Tuesday, August 9th, 2016
 
Partly cloudy with thunder in the forecast along the route. 71 degrees I got another early start today because I knew I would lose another hour today to EDT, and still 400+ miles to get home. I wanted to get as much distance in the morning as I could because it was clear the air was becoming unstable. This wasn’t a problem because the traffic from Mt Vernon Ill on down to Nashville was like a race track. A 2 ton box van was doing 85mph (I drafted him a while until he split towards Memphis). Don’t know where the fire was, but it was a fast trip. I stopped at the rest stop just west of Cookeville, TN to check the weather and do the input output thing. Passing Cookeville I could see a large ominous cloud was parked on the mountain west of Monterey, TN. This area is notorious for summer thunderstorms and it was apparent I was going to experience one. I closed the air vents and rode on into the pressure washer. I emerged just a short time later on the eastern side of the storm into nice sunny blue skies and to my amazement, quite dry. I was disappointed however, because the nice collection of bugs from Montana to Tennessee had been washed off the front of the bike and I wanted to get a photo of that collection. I ran into another small shower near Crab Orchard and descended into the Tennessee Valley at about 2:30 EDT, arriving home at about 3:30. It was a short ride of only 423 miles today. The total miles ridden back from East Glacier Montana was about 2504 miles.

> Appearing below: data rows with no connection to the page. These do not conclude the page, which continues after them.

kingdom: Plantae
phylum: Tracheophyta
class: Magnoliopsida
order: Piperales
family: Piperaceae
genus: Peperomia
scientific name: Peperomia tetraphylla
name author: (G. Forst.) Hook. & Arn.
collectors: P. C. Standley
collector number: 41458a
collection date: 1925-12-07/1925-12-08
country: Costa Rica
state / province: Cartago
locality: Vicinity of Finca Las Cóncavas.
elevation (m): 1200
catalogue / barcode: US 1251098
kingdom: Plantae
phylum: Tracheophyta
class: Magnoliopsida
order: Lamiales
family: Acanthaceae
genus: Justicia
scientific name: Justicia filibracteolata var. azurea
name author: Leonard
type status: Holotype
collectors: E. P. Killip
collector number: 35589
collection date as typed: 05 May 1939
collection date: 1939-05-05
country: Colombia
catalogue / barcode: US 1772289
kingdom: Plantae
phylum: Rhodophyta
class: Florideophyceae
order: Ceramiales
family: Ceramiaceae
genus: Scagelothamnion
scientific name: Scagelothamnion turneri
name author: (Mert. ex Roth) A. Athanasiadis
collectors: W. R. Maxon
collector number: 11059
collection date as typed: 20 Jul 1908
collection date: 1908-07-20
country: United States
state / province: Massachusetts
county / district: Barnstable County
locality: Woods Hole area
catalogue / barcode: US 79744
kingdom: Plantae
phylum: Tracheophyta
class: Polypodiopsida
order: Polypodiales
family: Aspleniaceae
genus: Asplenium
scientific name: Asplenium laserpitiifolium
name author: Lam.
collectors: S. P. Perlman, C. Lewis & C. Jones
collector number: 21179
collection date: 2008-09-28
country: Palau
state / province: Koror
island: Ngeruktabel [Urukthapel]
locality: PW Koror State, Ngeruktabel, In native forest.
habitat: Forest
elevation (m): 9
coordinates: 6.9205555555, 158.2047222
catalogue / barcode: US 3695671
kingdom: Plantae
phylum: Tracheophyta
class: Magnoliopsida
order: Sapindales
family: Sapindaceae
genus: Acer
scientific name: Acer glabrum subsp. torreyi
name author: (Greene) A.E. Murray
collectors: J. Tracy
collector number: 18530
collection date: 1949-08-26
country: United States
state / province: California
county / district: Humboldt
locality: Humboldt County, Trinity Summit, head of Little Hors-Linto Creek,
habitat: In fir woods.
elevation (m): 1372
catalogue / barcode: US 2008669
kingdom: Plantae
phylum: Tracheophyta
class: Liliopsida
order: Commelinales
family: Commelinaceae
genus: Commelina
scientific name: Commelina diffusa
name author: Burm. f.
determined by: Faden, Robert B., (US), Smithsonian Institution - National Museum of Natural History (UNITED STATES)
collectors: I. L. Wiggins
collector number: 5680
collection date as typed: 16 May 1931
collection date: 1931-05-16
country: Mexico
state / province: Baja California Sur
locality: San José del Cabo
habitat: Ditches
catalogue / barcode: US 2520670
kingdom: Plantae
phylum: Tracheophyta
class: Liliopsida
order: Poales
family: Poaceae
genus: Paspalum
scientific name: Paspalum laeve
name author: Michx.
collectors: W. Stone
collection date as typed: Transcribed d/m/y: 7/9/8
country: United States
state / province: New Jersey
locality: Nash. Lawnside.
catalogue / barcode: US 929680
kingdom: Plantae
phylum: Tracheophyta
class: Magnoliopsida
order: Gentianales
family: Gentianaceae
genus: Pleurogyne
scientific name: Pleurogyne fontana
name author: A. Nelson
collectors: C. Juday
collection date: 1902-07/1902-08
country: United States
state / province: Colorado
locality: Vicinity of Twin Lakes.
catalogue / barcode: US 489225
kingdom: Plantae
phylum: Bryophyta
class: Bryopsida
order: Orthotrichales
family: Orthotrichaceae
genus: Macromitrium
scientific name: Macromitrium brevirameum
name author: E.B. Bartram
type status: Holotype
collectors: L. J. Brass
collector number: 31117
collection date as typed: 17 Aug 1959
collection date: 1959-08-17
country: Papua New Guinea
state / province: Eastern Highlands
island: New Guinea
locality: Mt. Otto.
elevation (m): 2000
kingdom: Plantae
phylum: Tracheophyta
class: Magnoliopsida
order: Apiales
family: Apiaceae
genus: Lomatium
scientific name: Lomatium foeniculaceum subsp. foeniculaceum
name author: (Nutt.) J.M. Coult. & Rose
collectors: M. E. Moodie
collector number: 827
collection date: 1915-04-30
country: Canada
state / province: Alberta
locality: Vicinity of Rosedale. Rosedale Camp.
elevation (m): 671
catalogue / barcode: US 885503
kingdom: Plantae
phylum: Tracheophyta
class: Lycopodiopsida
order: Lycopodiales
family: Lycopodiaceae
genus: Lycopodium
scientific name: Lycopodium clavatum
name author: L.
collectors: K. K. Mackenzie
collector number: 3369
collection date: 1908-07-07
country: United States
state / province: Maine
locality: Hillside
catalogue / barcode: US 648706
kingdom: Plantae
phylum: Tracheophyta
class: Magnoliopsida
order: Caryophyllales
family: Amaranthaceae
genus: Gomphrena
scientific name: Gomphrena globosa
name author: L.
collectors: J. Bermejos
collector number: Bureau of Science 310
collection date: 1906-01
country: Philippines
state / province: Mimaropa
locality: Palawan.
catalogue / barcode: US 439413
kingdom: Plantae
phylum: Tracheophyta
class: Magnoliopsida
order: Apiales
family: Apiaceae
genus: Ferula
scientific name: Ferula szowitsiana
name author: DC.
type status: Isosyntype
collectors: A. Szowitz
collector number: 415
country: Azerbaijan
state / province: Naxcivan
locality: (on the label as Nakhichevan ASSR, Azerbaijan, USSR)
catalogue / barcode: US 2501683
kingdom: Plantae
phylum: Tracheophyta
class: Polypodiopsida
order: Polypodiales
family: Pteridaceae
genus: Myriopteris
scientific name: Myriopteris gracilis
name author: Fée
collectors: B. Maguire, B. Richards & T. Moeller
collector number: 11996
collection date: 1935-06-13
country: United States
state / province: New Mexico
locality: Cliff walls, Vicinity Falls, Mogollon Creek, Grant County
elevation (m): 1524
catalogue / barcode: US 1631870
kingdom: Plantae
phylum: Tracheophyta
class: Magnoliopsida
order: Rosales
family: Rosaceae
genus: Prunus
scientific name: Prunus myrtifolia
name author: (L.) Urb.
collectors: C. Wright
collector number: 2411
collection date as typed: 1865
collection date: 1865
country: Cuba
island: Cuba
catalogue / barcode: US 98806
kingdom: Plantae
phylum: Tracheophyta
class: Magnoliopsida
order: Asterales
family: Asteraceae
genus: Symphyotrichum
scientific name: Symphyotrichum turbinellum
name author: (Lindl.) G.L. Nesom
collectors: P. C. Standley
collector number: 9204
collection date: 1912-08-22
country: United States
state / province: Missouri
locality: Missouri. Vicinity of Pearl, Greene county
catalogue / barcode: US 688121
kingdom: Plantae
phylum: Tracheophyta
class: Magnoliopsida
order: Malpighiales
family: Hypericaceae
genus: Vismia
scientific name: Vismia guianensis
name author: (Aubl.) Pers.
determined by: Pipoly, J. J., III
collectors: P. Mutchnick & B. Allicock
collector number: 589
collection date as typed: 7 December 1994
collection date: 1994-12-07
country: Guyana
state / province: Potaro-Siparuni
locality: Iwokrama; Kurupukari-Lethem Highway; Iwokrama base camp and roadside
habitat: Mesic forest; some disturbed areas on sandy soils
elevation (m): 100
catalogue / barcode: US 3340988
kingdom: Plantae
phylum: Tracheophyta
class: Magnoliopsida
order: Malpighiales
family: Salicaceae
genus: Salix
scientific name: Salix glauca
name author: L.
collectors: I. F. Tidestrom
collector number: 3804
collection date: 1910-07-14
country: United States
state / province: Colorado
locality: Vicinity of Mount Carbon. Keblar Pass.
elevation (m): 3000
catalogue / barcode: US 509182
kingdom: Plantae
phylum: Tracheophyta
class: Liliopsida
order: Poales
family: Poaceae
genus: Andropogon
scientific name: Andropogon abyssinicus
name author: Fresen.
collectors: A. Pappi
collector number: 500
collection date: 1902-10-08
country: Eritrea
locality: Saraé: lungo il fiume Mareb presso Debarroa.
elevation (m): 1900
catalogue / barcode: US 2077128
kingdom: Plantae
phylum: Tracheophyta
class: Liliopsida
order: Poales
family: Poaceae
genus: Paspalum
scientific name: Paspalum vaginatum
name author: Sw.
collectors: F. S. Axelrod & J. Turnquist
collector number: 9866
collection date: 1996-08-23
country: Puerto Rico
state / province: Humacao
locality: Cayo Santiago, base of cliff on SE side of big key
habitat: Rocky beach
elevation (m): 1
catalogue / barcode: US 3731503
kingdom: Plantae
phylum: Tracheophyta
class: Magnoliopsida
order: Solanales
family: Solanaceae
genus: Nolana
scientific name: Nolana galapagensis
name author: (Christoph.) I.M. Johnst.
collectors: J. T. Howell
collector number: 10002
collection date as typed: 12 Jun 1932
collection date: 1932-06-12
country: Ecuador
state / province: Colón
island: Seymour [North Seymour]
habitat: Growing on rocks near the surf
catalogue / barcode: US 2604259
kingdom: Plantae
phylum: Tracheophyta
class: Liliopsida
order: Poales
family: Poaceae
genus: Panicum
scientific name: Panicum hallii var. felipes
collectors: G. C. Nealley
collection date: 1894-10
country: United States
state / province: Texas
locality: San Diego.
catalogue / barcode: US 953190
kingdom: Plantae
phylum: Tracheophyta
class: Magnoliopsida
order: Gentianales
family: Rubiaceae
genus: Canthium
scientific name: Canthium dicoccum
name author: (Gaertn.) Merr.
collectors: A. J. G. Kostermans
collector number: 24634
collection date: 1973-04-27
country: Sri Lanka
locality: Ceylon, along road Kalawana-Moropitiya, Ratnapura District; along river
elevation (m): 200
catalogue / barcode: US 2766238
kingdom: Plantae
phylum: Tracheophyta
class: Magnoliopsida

5243 miles through 12 states and one Canadian province. There were some interesting and non-planned coincidences. We stopped by Abe Lincoln’s boyhood home town. Later, I rode through Lincoln Nebraska, named after him.
We rode through William (Buffalo Bill) Cody’s boyhood home town of LaSalle, Iowa. Later, I would ride through Cody, Wyoming that was named after him.
I rode by General John Pershing and Mark Twain’s boyhood home towns. We stayed in East Glacier Park, just a few miles from Meriwether Lewis’s northern most camp, called Camp Disappointment. Here we also experience our own disappointment with Susan’s arm that ended the rest of our planed journey.